A quarter of a mile further north, Sixth Street will cross the same channel, which then will be the north limit of the lake, and will continue on to Manila avenue, to be a 60-foot boulevard on the east side of the heights.

Seventh Street, it is planned, will also cut directly through the park and across the tract. Provision will be made for a road extending Fourth Street around the lake and cutting it up again with a continuation of the street through the tract.

The Alamitos Heights Improvement association, which at the present time is made up of about 35 property owners, has arranged that the district be included in the Naples - Alamitos Bay -State Street annexation election called for November 9th. If approved Long Beach will proceed to lay sidewalks and curbs, and to oil and gravel the six miles of laid-out streets in the tract and to restore the ten-year-old water mains now in a sad state of dilapidation. In this connection, the district has arranged for telephone conduits underground and gas extensions, both in the alleys.

The heights are bounded on the north and northwest by Hathaway Avenue (PCH today), plans for the development of which call for an 80 foot boulevard into State Street with which it connects.”

The 14 lots, advertised as Lakeview Terrace, began sales in January 1924 with parcels starting at $5000 (about $48,000 in today’s dollars). But things were to change--on June 23, 1921 oil was discovered on Signal Hill. A rush for oil and wealth began immediately. In 1926 it appeared that Alamitos Heights was a good prospect for black gold. Lots that had sold for $5000 ($48,000) two years earlier were snapped up for $80,000 ($742,000) or more. Though some locals tried to keep out the oil interests, they were not successful. In 1927 all of Alamitos Heights was open for oil drilling.

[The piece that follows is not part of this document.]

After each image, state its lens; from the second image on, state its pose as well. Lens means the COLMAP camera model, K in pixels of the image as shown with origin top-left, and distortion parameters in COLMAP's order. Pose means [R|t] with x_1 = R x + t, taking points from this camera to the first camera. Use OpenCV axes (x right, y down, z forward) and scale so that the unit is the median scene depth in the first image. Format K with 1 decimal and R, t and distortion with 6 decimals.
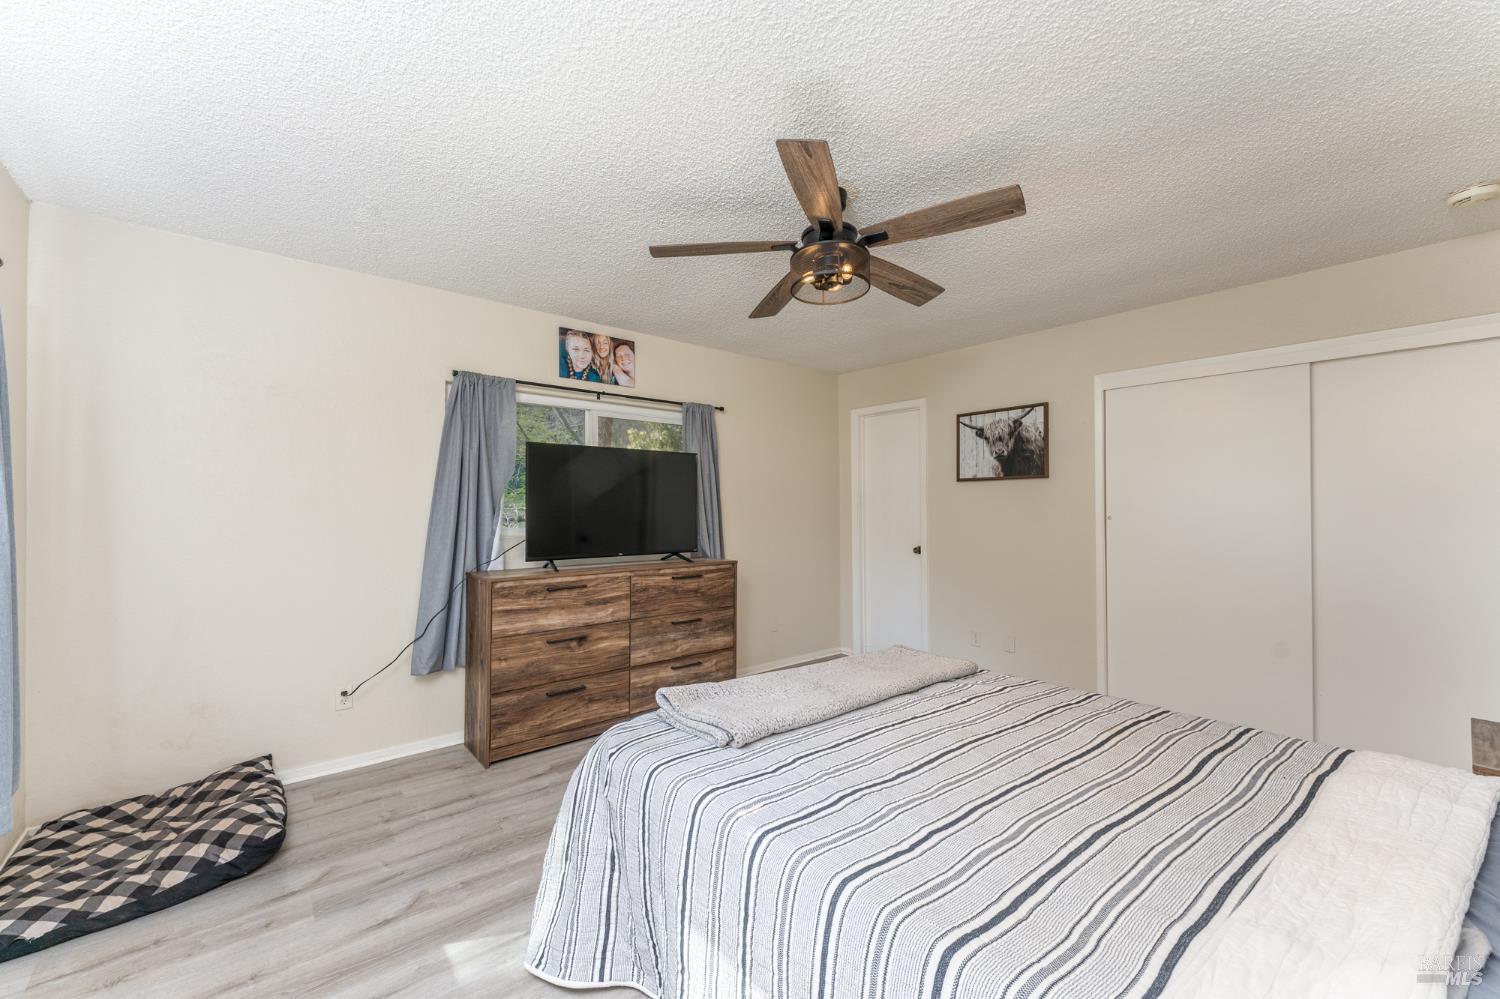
lens RADIAL K [[604.5, 0, 741.0], [0, 604.5, 509.0], [0, 0, 1]] dist [0.005743, -0.002014]
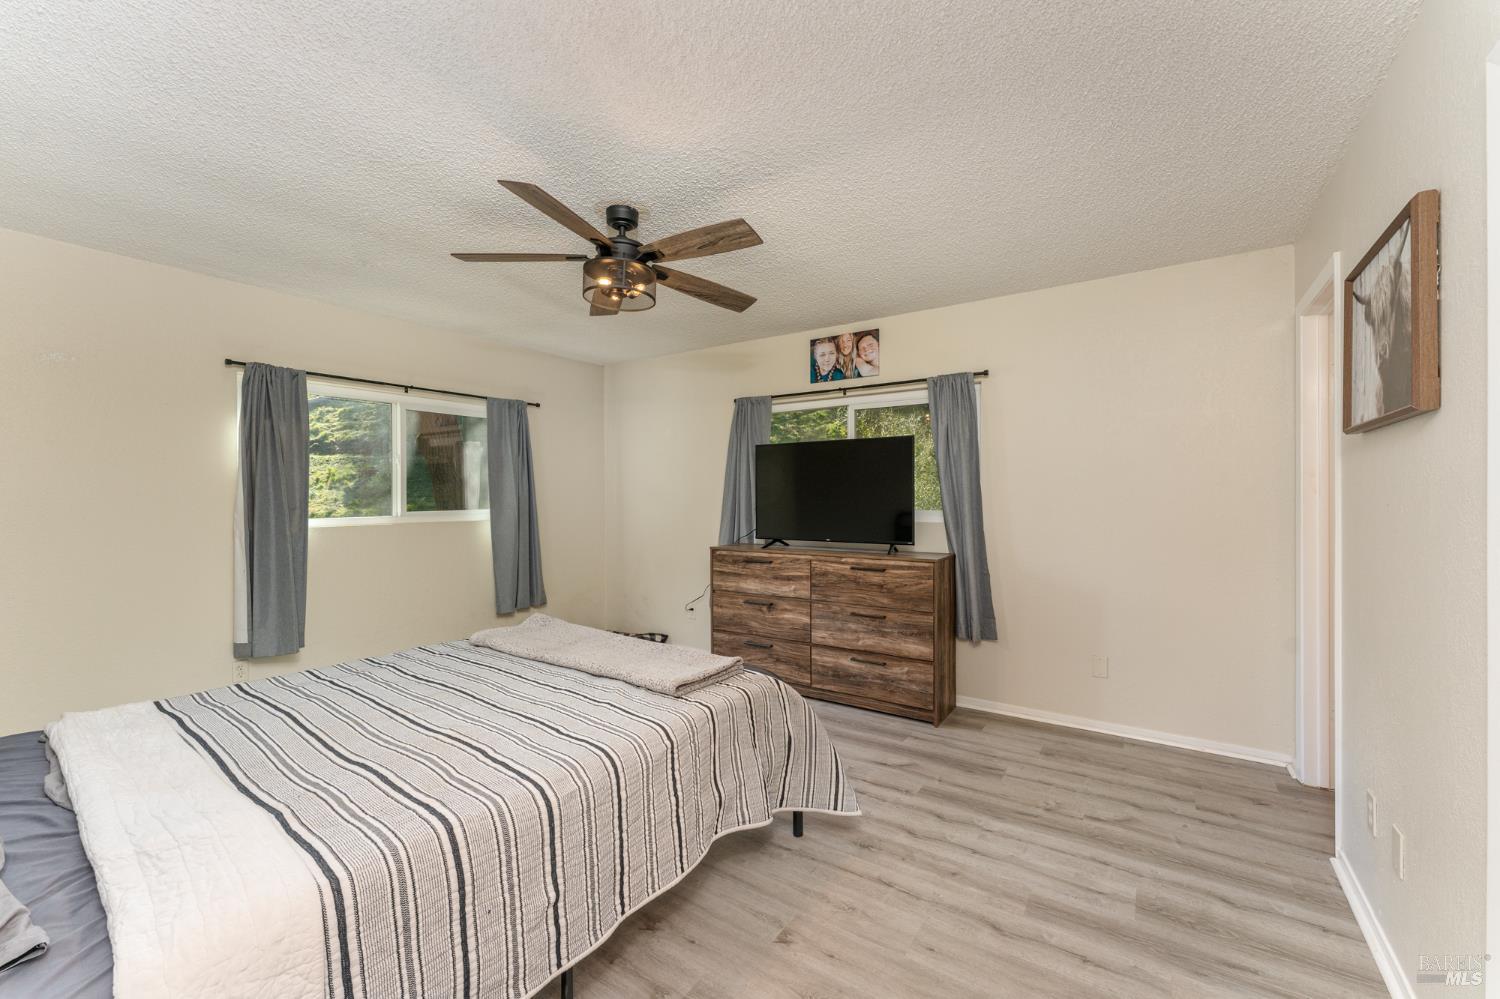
lens RADIAL K [[604.5, 0, 745.8], [0, 604.5, 506.6], [0, 0, 1]] dist [0.005743, -0.002014]
pose [[0.271899, 0.015624, -0.962199, 0.785426], [0.001895, 0.999858, 0.016771, -0.002295], [0.962324, -0.006383, 0.271831, 0.564948]]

Most people avoided settling in the area because it was continually sprayed by oil from successful wells. However, by 1931, as the oil boom slowed, homes began to be built in the area once again. During the depression and World War II little housing was built anywhere, but in the 1950’s a housing boom hit all of America. It was during this time that many of the homes in the section of the Heights near 7th St. and Bellflower Blvd. were constructed. Since then, oil and homes have lived side by side, but gradually oil is losing out to housing.